[[ DATA RECORDS open ]]

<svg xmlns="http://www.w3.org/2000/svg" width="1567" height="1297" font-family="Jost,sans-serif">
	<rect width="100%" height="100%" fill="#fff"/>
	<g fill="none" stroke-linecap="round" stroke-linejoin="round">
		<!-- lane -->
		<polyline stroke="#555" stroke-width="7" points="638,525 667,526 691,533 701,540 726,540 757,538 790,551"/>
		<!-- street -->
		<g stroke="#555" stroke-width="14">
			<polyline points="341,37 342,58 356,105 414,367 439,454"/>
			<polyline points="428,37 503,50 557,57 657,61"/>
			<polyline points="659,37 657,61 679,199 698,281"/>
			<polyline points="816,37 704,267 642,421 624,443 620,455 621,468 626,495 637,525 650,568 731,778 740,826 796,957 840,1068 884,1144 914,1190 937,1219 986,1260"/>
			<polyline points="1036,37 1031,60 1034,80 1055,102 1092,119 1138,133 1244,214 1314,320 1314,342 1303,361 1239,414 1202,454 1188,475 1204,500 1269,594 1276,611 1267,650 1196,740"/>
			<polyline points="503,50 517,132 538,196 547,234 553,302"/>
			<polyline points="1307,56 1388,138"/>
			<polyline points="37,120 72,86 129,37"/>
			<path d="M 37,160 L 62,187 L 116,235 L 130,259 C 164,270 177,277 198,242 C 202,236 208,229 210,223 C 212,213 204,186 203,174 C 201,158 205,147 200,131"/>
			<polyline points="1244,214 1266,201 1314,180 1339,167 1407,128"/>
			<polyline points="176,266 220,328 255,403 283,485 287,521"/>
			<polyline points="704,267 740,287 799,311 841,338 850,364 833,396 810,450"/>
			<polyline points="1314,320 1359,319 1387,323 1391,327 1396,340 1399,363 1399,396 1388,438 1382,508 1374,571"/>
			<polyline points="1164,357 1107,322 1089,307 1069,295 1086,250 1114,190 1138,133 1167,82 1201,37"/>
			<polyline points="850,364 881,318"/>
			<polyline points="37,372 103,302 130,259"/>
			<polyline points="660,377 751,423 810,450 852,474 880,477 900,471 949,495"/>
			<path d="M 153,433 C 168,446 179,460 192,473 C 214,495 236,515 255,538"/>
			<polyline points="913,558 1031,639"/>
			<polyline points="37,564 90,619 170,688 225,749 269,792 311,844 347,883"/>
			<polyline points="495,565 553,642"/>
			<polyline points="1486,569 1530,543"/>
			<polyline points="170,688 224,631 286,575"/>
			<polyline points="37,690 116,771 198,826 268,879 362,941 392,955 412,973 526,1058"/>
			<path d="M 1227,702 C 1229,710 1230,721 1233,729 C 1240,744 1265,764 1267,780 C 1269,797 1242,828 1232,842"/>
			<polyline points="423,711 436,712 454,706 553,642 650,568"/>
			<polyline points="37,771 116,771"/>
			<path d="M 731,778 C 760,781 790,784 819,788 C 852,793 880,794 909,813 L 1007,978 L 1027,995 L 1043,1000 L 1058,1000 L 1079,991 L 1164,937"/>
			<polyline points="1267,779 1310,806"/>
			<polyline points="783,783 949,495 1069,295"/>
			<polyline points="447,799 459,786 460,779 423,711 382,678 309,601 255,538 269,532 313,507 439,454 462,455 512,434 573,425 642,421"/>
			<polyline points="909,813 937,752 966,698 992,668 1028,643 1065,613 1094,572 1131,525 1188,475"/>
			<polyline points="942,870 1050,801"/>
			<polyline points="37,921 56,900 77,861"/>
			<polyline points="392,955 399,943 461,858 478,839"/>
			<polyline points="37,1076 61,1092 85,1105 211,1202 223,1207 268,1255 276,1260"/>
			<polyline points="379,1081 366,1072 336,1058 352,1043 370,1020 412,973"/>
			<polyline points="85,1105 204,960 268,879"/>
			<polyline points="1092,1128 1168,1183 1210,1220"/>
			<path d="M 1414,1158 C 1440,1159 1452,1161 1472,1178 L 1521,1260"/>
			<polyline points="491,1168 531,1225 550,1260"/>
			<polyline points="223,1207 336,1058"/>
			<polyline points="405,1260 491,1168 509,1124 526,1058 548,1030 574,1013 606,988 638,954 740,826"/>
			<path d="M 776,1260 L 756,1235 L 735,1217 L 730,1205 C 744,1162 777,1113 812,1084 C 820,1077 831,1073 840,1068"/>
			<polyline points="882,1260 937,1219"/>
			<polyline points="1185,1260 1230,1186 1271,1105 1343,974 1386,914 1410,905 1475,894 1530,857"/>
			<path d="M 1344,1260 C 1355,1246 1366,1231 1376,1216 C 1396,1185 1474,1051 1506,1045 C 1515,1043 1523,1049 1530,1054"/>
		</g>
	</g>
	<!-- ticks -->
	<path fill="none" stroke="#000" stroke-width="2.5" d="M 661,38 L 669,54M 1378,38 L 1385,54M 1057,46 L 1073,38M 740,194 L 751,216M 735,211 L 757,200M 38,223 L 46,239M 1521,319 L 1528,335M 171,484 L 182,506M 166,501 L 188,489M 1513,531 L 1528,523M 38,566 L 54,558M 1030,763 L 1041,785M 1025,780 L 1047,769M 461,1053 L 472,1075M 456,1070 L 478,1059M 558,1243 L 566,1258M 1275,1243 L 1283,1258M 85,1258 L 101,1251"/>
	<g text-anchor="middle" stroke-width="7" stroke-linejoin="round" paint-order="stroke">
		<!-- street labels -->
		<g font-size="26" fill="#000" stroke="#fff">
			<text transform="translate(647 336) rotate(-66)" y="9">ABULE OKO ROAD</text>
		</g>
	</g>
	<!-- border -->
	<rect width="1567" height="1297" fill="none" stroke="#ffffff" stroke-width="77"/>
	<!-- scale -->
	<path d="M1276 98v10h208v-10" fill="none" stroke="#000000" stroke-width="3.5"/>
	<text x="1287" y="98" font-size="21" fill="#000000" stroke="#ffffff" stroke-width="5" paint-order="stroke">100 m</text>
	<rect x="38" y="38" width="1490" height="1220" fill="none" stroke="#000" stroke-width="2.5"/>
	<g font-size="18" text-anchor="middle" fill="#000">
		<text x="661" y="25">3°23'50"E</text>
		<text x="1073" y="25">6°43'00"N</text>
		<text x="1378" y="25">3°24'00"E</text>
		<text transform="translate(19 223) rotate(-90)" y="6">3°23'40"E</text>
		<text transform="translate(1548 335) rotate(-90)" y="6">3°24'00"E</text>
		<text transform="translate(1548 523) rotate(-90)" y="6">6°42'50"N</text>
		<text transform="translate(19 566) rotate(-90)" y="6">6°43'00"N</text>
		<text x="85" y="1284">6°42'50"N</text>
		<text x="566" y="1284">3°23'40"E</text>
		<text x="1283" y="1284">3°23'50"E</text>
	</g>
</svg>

[[ DATA RECORDS closed ]]

Throughout the data above, copy all lines where the word "size" is found.

- [EXERCISE ANSWER]
		<g font-size="26" fill="#000" stroke="#fff">
	<text x="1287" y="98" font-size="21" fill="#000000" stroke="#ffffff" stroke-width="5" paint-order="stroke">100 m</text>
	<g font-size="18" text-anchor="middle" fill="#000">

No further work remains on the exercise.